## Aufgabe
Schreiben Sie das gesamte folgende Material Zeile für Zeile unverändert ab. Die Bilder lassen Sie dabei weg.

Datensatzeinträge
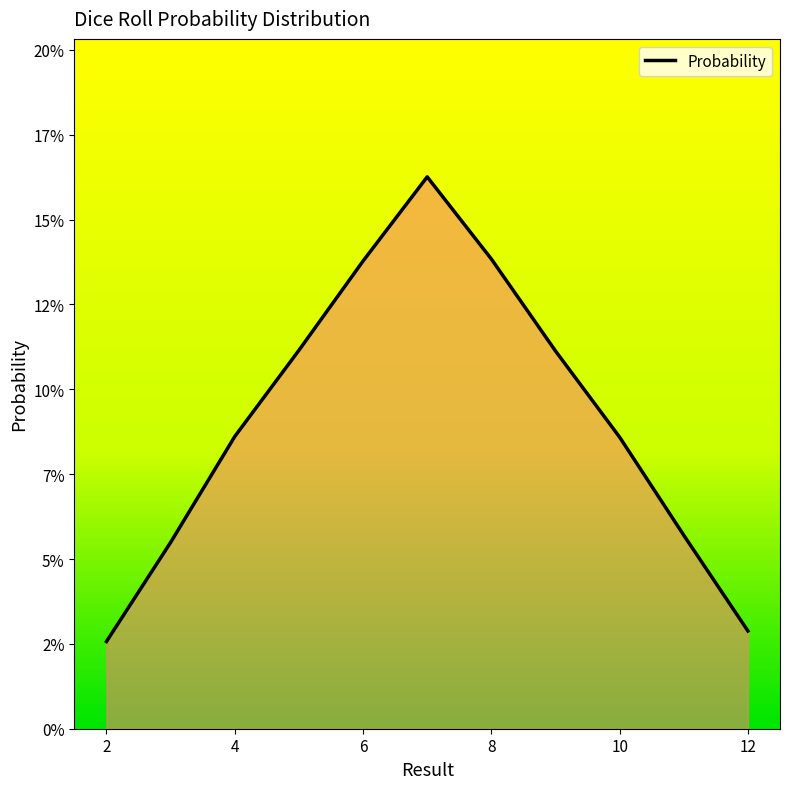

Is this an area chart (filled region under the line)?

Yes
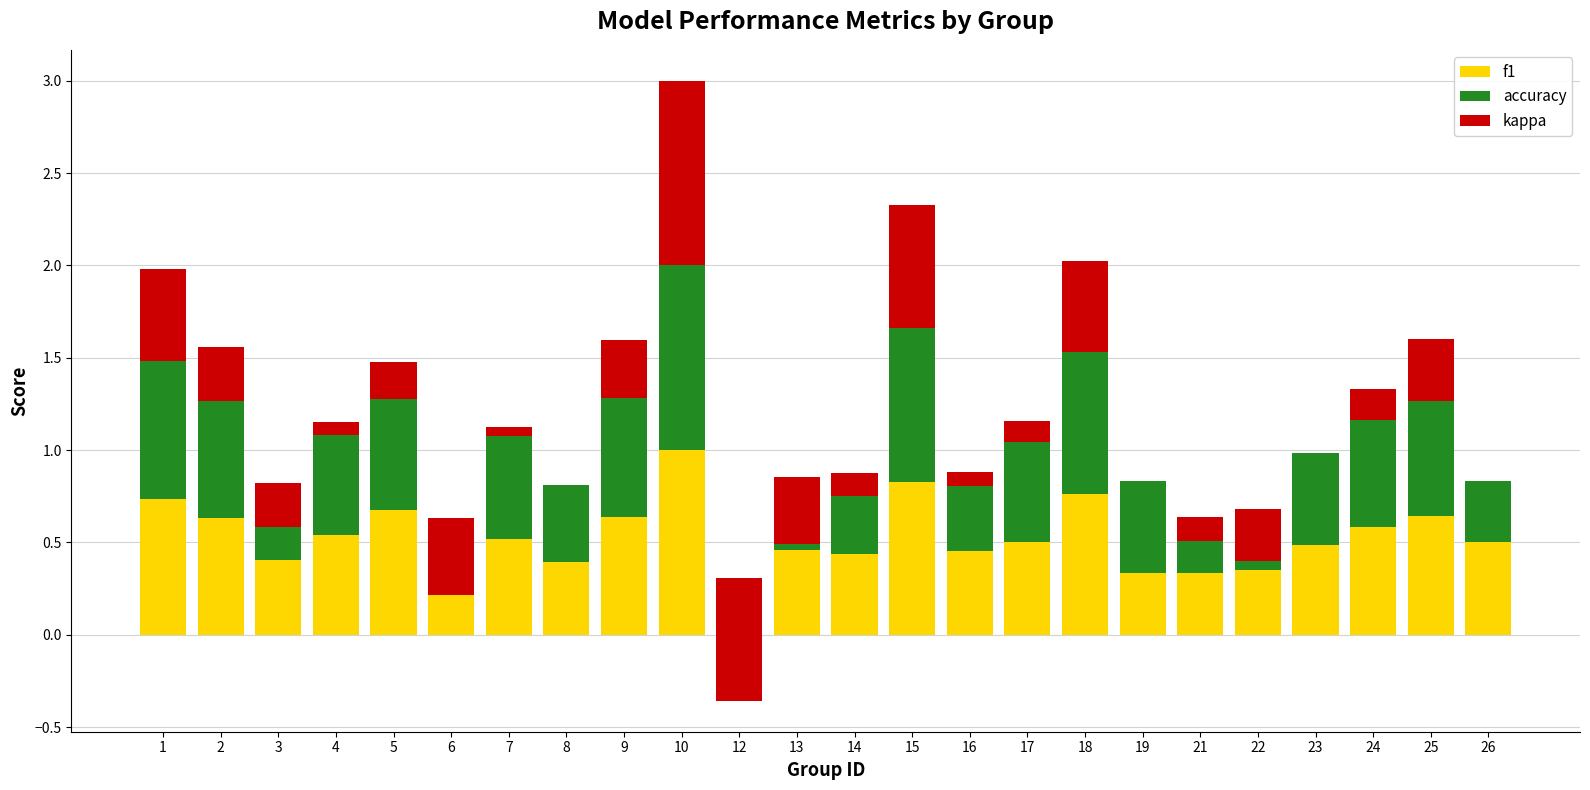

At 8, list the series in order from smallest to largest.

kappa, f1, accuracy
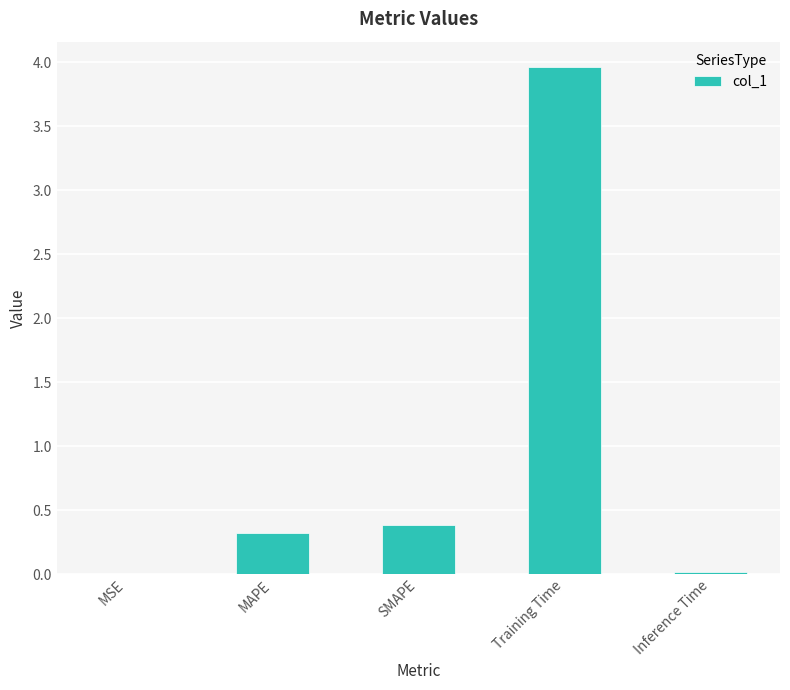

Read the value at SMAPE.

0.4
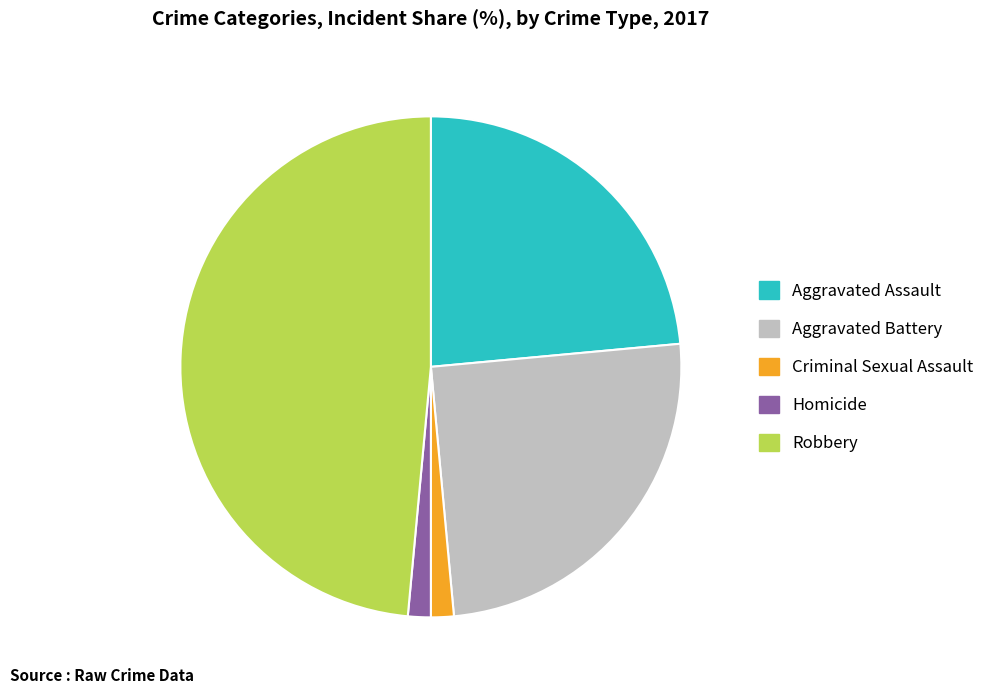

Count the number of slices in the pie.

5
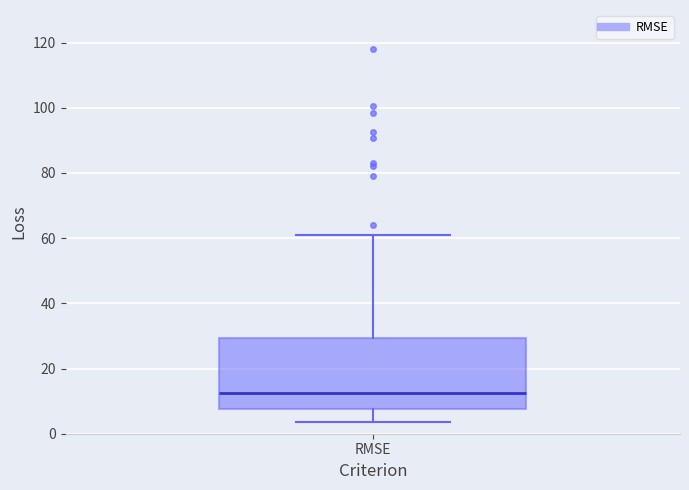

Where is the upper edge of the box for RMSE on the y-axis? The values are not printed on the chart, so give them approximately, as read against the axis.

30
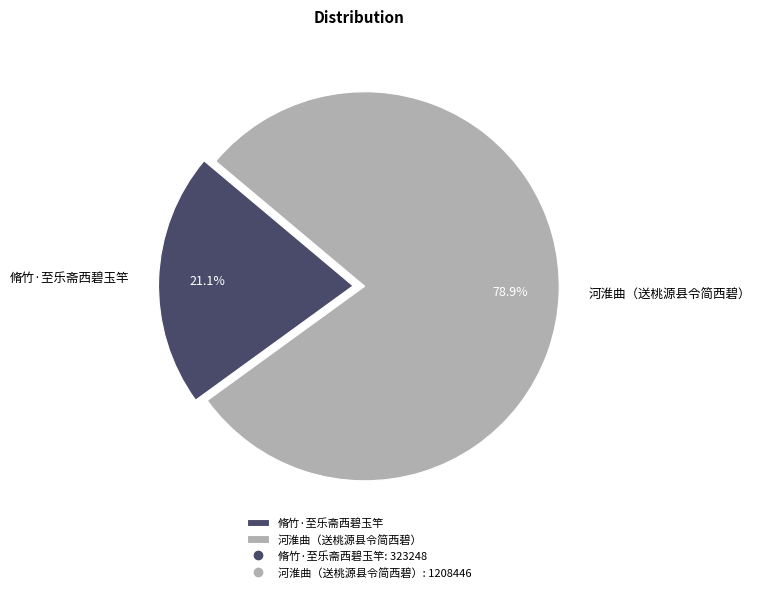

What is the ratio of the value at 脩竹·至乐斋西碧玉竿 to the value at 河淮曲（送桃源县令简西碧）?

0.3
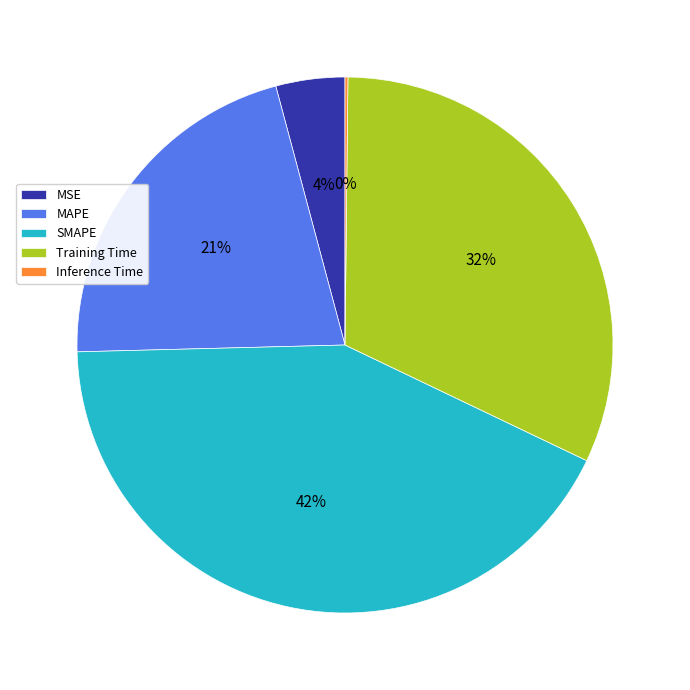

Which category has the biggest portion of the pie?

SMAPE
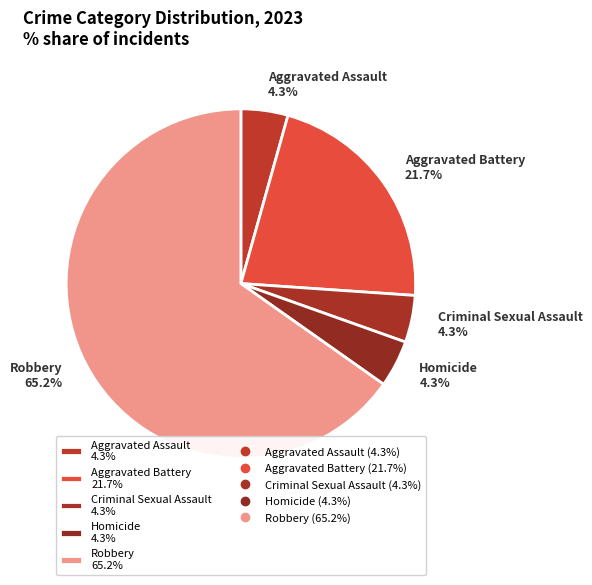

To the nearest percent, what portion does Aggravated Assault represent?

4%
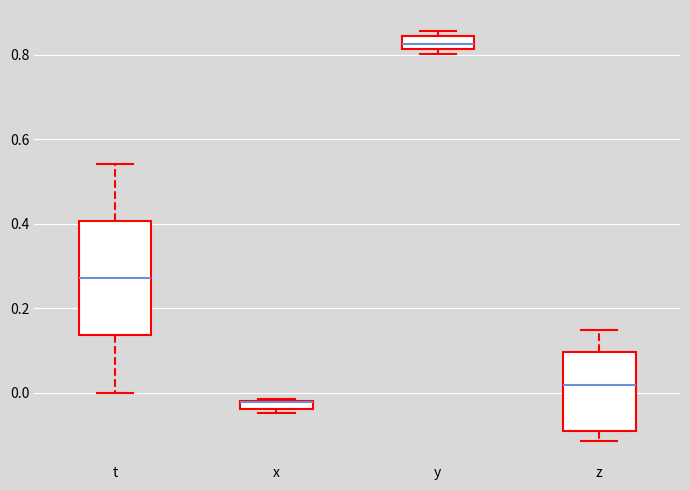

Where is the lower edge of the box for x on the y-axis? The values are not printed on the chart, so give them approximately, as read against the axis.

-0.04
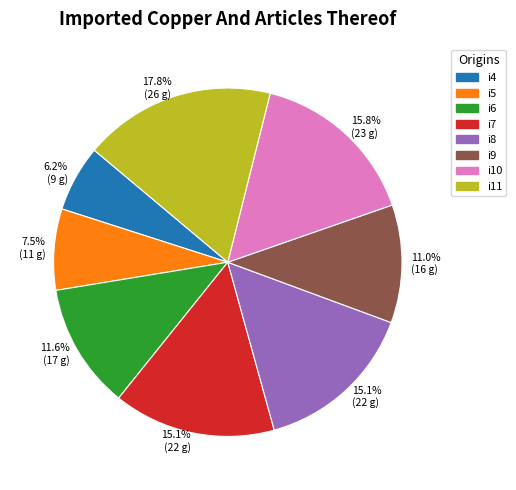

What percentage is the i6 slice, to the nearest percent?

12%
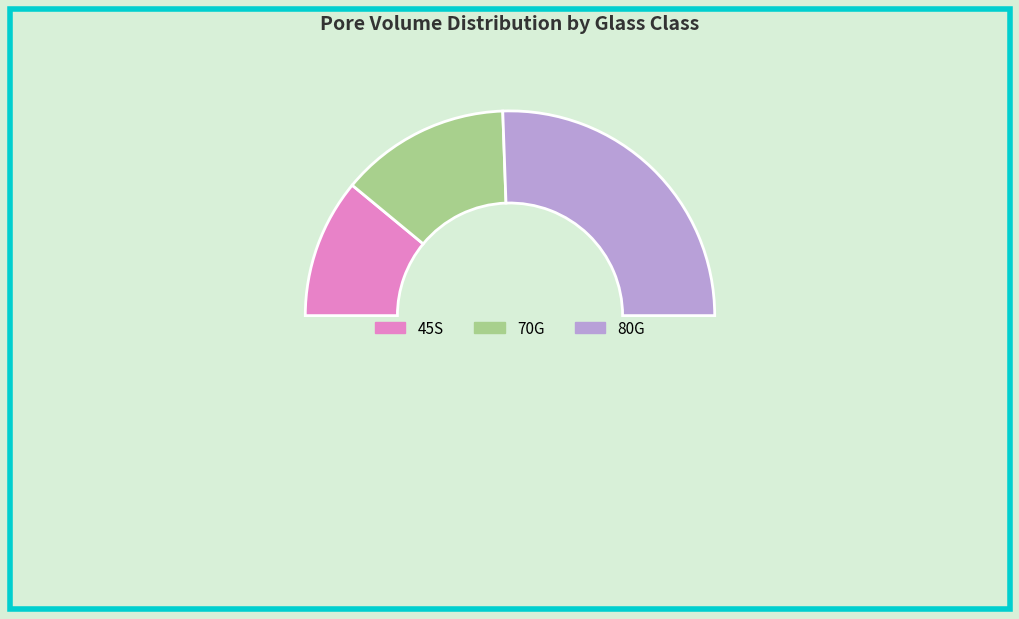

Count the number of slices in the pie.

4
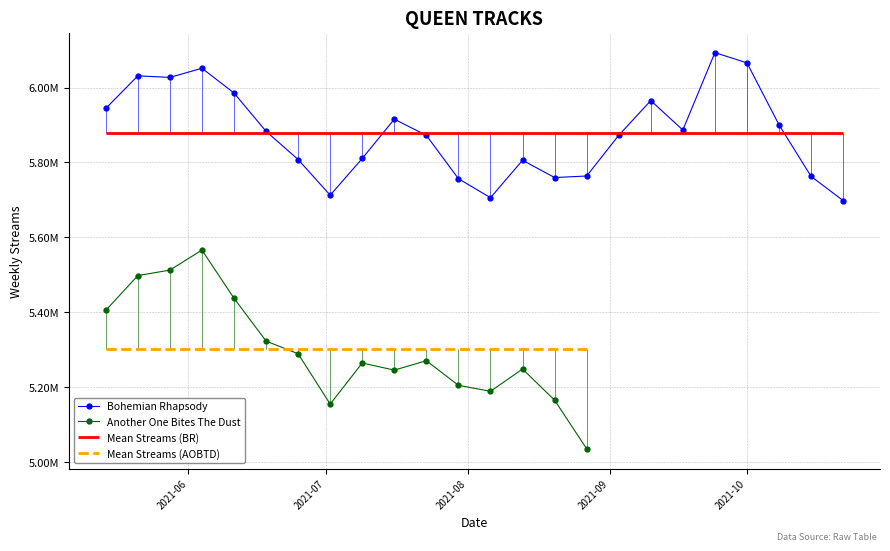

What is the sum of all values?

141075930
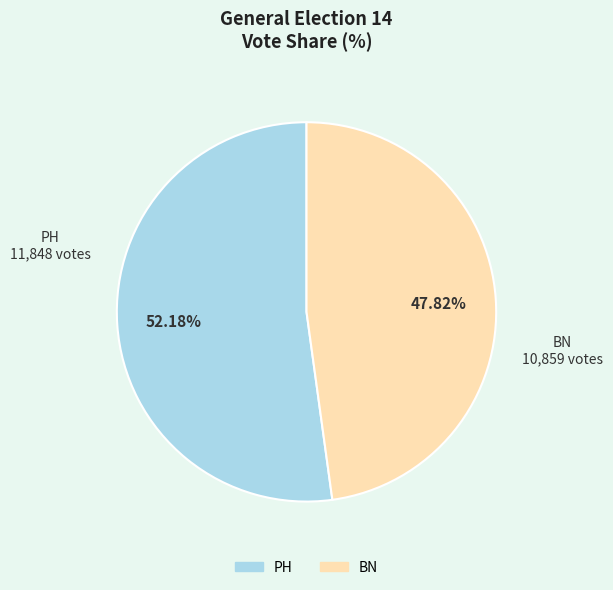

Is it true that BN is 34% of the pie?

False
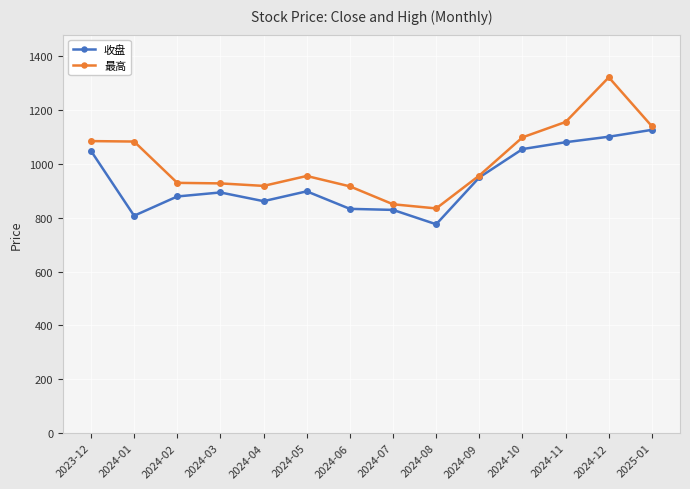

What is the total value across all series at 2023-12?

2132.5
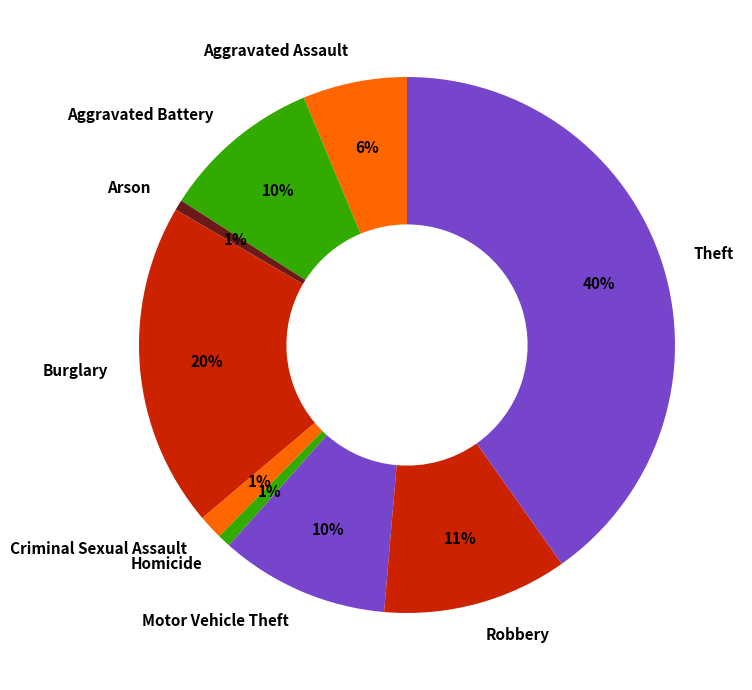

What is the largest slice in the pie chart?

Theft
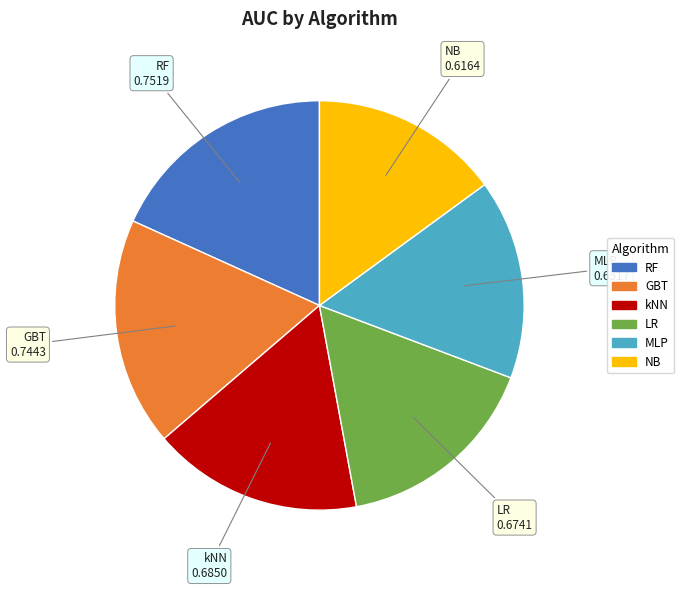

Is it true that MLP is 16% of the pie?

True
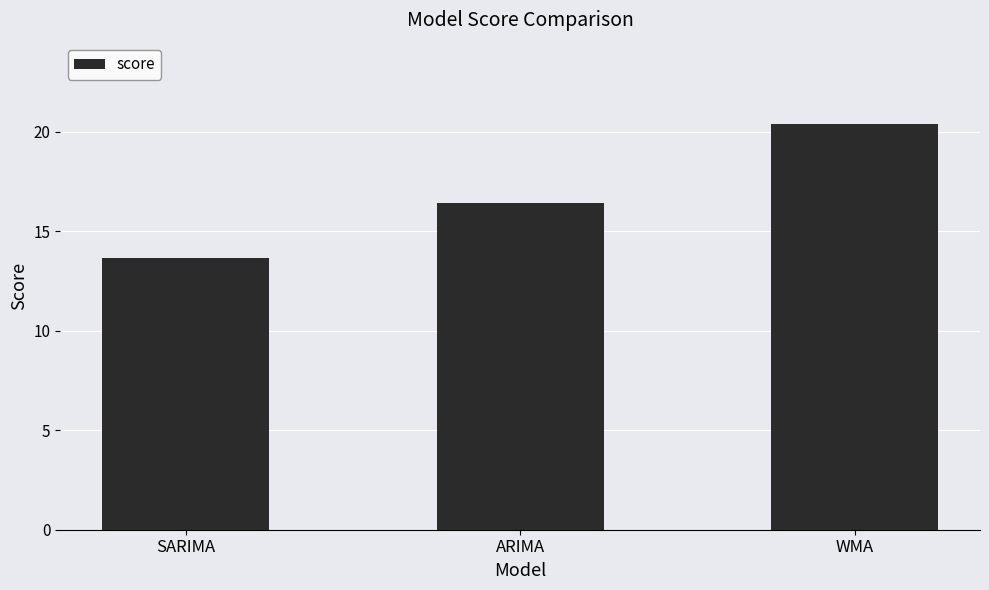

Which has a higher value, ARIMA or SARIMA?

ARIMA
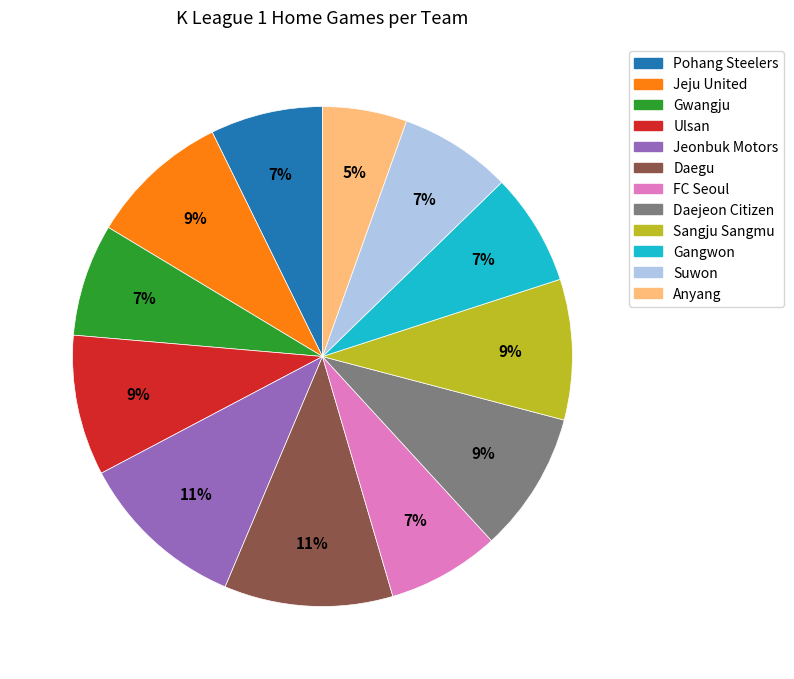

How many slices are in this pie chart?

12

## Lösung
Is this an area chart (filled region under the line)?

Yes

At 8, list the series in order from smallest to largest.

kappa, f1, accuracy

Read the value at SMAPE.

0.4

Count the number of slices in the pie.

5

Where is the upper edge of the box for RMSE on the y-axis? The values are not printed on the chart, so give them approximately, as read against the axis.

30

What is the ratio of the value at 脩竹·至乐斋西碧玉竿 to the value at 河淮曲（送桃源县令简西碧）?

0.3

Which category has the biggest portion of the pie?

SMAPE

To the nearest percent, what portion does Aggravated Assault represent?

4%

Where is the lower edge of the box for x on the y-axis? The values are not printed on the chart, so give them approximately, as read against the axis.

-0.04

What percentage is the i6 slice, to the nearest percent?

12%

Count the number of slices in the pie.

4

What is the sum of all values?

141075930

Is it true that BN is 34% of the pie?

False

What is the total value across all series at 2023-12?

2132.5

What is the largest slice in the pie chart?

Theft

Is it true that MLP is 16% of the pie?

True

Which has a higher value, ARIMA or SARIMA?

ARIMA

How many slices are in this pie chart?

12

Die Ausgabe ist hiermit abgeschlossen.